Patent Classification
Goal: To train a machine learning classifier that can classify international patents into one of eight categories based on the content of their titles/abstracts. More information on the taxonomy of the patent classes is available on the WIPO website.
- The patent data is available as raw XML from this URL: https://bulkdata.uspto.gov/
- Each large zipped file contains a single file, with multiple XML blocks
- This repo contains preprocessing code (
preproc.py
) to organize these XML blocks into a form that can be parsed, and the relevant information extracted for classification purposes.
Installation
This step assumes that Python 3.9+ is installed. Set up a virtual environment and install from requirements.txt:
$ python3 -m venv .venv
$ source .venv/bin/activate
$ pip3 install -r requirements.txt
For further development, simply activate the existing virtual environment.
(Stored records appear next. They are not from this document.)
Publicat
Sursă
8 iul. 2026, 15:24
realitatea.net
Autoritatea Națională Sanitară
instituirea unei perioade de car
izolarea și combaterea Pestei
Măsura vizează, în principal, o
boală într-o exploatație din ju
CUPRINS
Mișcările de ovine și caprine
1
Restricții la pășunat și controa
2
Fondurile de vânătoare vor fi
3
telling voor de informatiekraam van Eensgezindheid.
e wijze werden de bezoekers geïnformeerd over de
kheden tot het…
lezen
$ source .venv/bin/activate
Preprocessing
The preprocessing script requires that an unzipped raw XML file (with information on hundreds of patents) exists in the raw_data/
directory. As an example, the following file is downloaded from the source, uncompressed, and stored in the below path in XML format:
raw_data/ipgb20200107_wk01/ipgb20200107.xml
Because the large XML file is not directly parsable, it needs to be broken down into individual blocks, each of which constitute a valid XML tree. This can then be parsed, and the relevant information extracted. Using this approach, we can organize the information into a form that can be used to train an ML classifier.
Run the preprocessing script (after editing the path to the raw data appropriately) as follows:
$ python3 preproc.py
This produces a new directory with clean, parsable XML files, and writes out the data to a JSON file (data.json
). The JSON data consists of the following key-value pairs:
data = {
"doc_id": doc_id,
"title": title,
"abstract": abstract,
"label": section_label,
}
Note that the section_label
field refers to the top-level of the classification hierarchy, which belongs to one of eight classes: A, B, C, D, E, F, G or H. Each letter refers to a particular section label from the IPC hierarchy (Physics, Chemistry, Engineering, etc.). More information on this can be found on the WIPO website:
Guide to the International Patent Classification, 2020 Edition, part II, p5.